[Start of section]
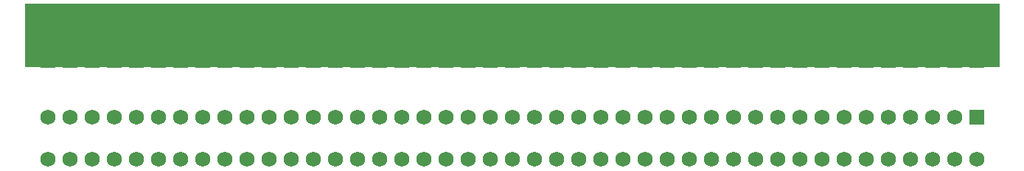
<source format=gbr>
%TF.GenerationSoftware,KiCad,Pcbnew,(5.1.6)-1*%
%TF.CreationDate,2022-03-07T17:14:04-05:00*%
%TF.ProjectId,A500-Side-90,41353030-2d53-4696-9465-2d39302e6b69,rev?*%
%TF.SameCoordinates,Original*%
%TF.FileFunction,Soldermask,Bot*%
%TF.FilePolarity,Negative*%
%FSLAX46Y46*%
G04 Gerber Fmt 4.6, Leading zero omitted, Abs format (unit mm)*
G04 Created by KiCad (PCBNEW (5.1.6)-1) date 2022-03-07 17:14:04*
%MOMM*%
%LPD*%
G01*
G04 APERTURE LIST*
%ADD10C,1.738300*%
%ADD11R,1.738300X1.738300*%
%ADD12R,112.014000X7.239000*%
%ADD13R,1.700000X6.600000*%
G04 APERTURE END LIST*
D10*
%TO.C,BUS1*%
X98298000Y-89039700D03*
X98298000Y-84188300D03*
X100838000Y-89039700D03*
X100838000Y-84188300D03*
X103378000Y-89039700D03*
X103378000Y-84188300D03*
X105918000Y-89039700D03*
X105918000Y-84188300D03*
X108458000Y-89039700D03*
X108458000Y-84188300D03*
X110998000Y-89039700D03*
X110998000Y-84188300D03*
X113538000Y-89039700D03*
X113538000Y-84188300D03*
X116078000Y-89039700D03*
X116078000Y-84188300D03*
X118618000Y-89039700D03*
X118618000Y-84188300D03*
X121158000Y-89039700D03*
X121158000Y-84188300D03*
X123698000Y-89039700D03*
X123698000Y-84188300D03*
X126238000Y-89039700D03*
X126238000Y-84188300D03*
X128778000Y-89039700D03*
X128778000Y-84188300D03*
X131318000Y-89039700D03*
X131318000Y-84188300D03*
X133858000Y-89039700D03*
X133858000Y-84188300D03*
X136398000Y-89039700D03*
X136398000Y-84188300D03*
X138938000Y-89039700D03*
X138938000Y-84188300D03*
X141478000Y-89039700D03*
X141478000Y-84188300D03*
X144018000Y-89039700D03*
X144018000Y-84188300D03*
X146558000Y-89039700D03*
X146558000Y-84188300D03*
X149098000Y-89039700D03*
X149098000Y-84188300D03*
X151638000Y-89039700D03*
X151638000Y-84188300D03*
X154178000Y-89039700D03*
X154178000Y-84188300D03*
X156718000Y-89039700D03*
X156718000Y-84188300D03*
X159258000Y-89039700D03*
X159258000Y-84188300D03*
X161798000Y-89039700D03*
X161798000Y-84188300D03*
X164338000Y-89039700D03*
X164338000Y-84188300D03*
X166878000Y-89039700D03*
X166878000Y-84188300D03*
X169418000Y-89039700D03*
X169418000Y-84188300D03*
X171958000Y-89039700D03*
X171958000Y-84188300D03*
X174498000Y-89039700D03*
X174498000Y-84188300D03*
X177038000Y-89039700D03*
X177038000Y-84188300D03*
X179578000Y-89039700D03*
X179578000Y-84188300D03*
X182118000Y-89039700D03*
X182118000Y-84188300D03*
X184658000Y-89039700D03*
X184658000Y-84188300D03*
X187198000Y-89039700D03*
X187198000Y-84188300D03*
X189738000Y-89039700D03*
X189738000Y-84188300D03*
X192278000Y-89039700D03*
X192278000Y-84188300D03*
X194818000Y-89039700D03*
X194818000Y-84188300D03*
X197358000Y-89039700D03*
X197358000Y-84188300D03*
X199898000Y-89039700D03*
X199898000Y-84188300D03*
X202438000Y-89039700D03*
X202438000Y-84188300D03*
X204978000Y-89039700D03*
D11*
X204978000Y-84188300D03*
%TD*%
D12*
%TO.C,BUS2*%
X151638000Y-74803000D03*
D13*
X98298000Y-75184000D03*
X100838000Y-75184000D03*
X103378000Y-75184000D03*
X105918000Y-75184000D03*
X108458000Y-75184000D03*
X110998000Y-75184000D03*
X113538000Y-75184000D03*
X116078000Y-75184000D03*
X118618000Y-75184000D03*
X121158000Y-75184000D03*
X123698000Y-75184000D03*
X126238000Y-75184000D03*
X128778000Y-75184000D03*
X131318000Y-75184000D03*
X133858000Y-75184000D03*
X136398000Y-75184000D03*
X138938000Y-75184000D03*
X141478000Y-75184000D03*
X144018000Y-75184000D03*
X146558000Y-75184000D03*
X149098000Y-75184000D03*
X151638000Y-75184000D03*
X154178000Y-75184000D03*
X156718000Y-75184000D03*
X159258000Y-75184000D03*
X161798000Y-75184000D03*
X164338000Y-75184000D03*
X166878000Y-75184000D03*
X169418000Y-75184000D03*
X171958000Y-75184000D03*
X174498000Y-75184000D03*
X177038000Y-75184000D03*
X179578000Y-75184000D03*
X182118000Y-75184000D03*
X184658000Y-75184000D03*
X187198000Y-75184000D03*
X189738000Y-75184000D03*
X192278000Y-75184000D03*
X194818000Y-75184000D03*
X197358000Y-75184000D03*
X199898000Y-75184000D03*
X202438000Y-75184000D03*
X204978000Y-75184000D03*
%TD*%
M02*

</source>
[End of section]
[YOUR INSTRUCTIONS] Where an entry holds an image, drop the image and copy the remaining text exactly.

[RESPONSE TO THIS TASK]
<source format=gbr>
%TF.GenerationSoftware,KiCad,Pcbnew,(5.1.6)-1*%
%TF.CreationDate,2022-03-07T17:14:04-05:00*%
%TF.ProjectId,A500-Side-90,41353030-2d53-4696-9465-2d39302e6b69,rev?*%
%TF.SameCoordinates,Original*%
%TF.FileFunction,Soldermask,Bot*%
%TF.FilePolarity,Negative*%
%FSLAX46Y46*%
G04 Gerber Fmt 4.6, Leading zero omitted, Abs format (unit mm)*
G04 Created by KiCad (PCBNEW (5.1.6)-1) date 2022-03-07 17:14:04*
%MOMM*%
%LPD*%
G01*
G04 APERTURE LIST*
%ADD10C,1.738300*%
%ADD11R,1.738300X1.738300*%
%ADD12R,112.014000X7.239000*%
%ADD13R,1.700000X6.600000*%
G04 APERTURE END LIST*
D10*
%TO.C,BUS1*%
X98298000Y-89039700D03*
X98298000Y-84188300D03*
X100838000Y-89039700D03*
X100838000Y-84188300D03*
X103378000Y-89039700D03*
X103378000Y-84188300D03*
X105918000Y-89039700D03*
X105918000Y-84188300D03*
X108458000Y-89039700D03*
X108458000Y-84188300D03*
X110998000Y-89039700D03*
X110998000Y-84188300D03*
X113538000Y-89039700D03*
X113538000Y-84188300D03*
X116078000Y-89039700D03*
X116078000Y-84188300D03*
X118618000Y-89039700D03*
X118618000Y-84188300D03*
X121158000Y-89039700D03*
X121158000Y-84188300D03*
X123698000Y-89039700D03*
X123698000Y-84188300D03*
X126238000Y-89039700D03*
X126238000Y-84188300D03*
X128778000Y-89039700D03*
X128778000Y-84188300D03*
X131318000Y-89039700D03*
X131318000Y-84188300D03*
X133858000Y-89039700D03*
X133858000Y-84188300D03*
X136398000Y-89039700D03*
X136398000Y-84188300D03*
X138938000Y-89039700D03*
X138938000Y-84188300D03*
X141478000Y-89039700D03*
X141478000Y-84188300D03*
X144018000Y-89039700D03*
X144018000Y-84188300D03*
X146558000Y-89039700D03*
X146558000Y-84188300D03*
X149098000Y-89039700D03*
X149098000Y-84188300D03*
X151638000Y-89039700D03*
X151638000Y-84188300D03*
X154178000Y-89039700D03*
X154178000Y-84188300D03*
X156718000Y-89039700D03*
X156718000Y-84188300D03*
X159258000Y-89039700D03*
X159258000Y-84188300D03*
X161798000Y-89039700D03*
X161798000Y-84188300D03*
X164338000Y-89039700D03*
X164338000Y-84188300D03*
X166878000Y-89039700D03*
X166878000Y-84188300D03*
X169418000Y-89039700D03*
X169418000Y-84188300D03*
X171958000Y-89039700D03*
X171958000Y-84188300D03*
X174498000Y-89039700D03*
X174498000Y-84188300D03*
X177038000Y-89039700D03*
X177038000Y-84188300D03*
X179578000Y-89039700D03*
X179578000Y-84188300D03*
X182118000Y-89039700D03*
X182118000Y-84188300D03*
X184658000Y-89039700D03*
X184658000Y-84188300D03*
X187198000Y-89039700D03*
X187198000Y-84188300D03*
X189738000Y-89039700D03*
X189738000Y-84188300D03*
X192278000Y-89039700D03*
X192278000Y-84188300D03*
X194818000Y-89039700D03*
X194818000Y-84188300D03*
X197358000Y-89039700D03*
X197358000Y-84188300D03*
X199898000Y-89039700D03*
X199898000Y-84188300D03*
X202438000Y-89039700D03*
X202438000Y-84188300D03*
X204978000Y-89039700D03*
D11*
X204978000Y-84188300D03*
%TD*%
D12*
%TO.C,BUS2*%
X151638000Y-74803000D03*
D13*
X98298000Y-75184000D03*
X100838000Y-75184000D03*
X103378000Y-75184000D03*
X105918000Y-75184000D03*
X108458000Y-75184000D03*
X110998000Y-75184000D03*
X113538000Y-75184000D03*
X116078000Y-75184000D03*
X118618000Y-75184000D03*
X121158000Y-75184000D03*
X123698000Y-75184000D03*
X126238000Y-75184000D03*
X128778000Y-75184000D03*
X131318000Y-75184000D03*
X133858000Y-75184000D03*
X136398000Y-75184000D03*
X138938000Y-75184000D03*
X141478000Y-75184000D03*
X144018000Y-75184000D03*
X146558000Y-75184000D03*
X149098000Y-75184000D03*
X151638000Y-75184000D03*
X154178000Y-75184000D03*
X156718000Y-75184000D03*
X159258000Y-75184000D03*
X161798000Y-75184000D03*
X164338000Y-75184000D03*
X166878000Y-75184000D03*
X169418000Y-75184000D03*
X171958000Y-75184000D03*
X174498000Y-75184000D03*
X177038000Y-75184000D03*
X179578000Y-75184000D03*
X182118000Y-75184000D03*
X184658000Y-75184000D03*
X187198000Y-75184000D03*
X189738000Y-75184000D03*
X192278000Y-75184000D03*
X194818000Y-75184000D03*
X197358000Y-75184000D03*
X199898000Y-75184000D03*
X202438000Y-75184000D03*
X204978000Y-75184000D03*
%TD*%
M02*

</source>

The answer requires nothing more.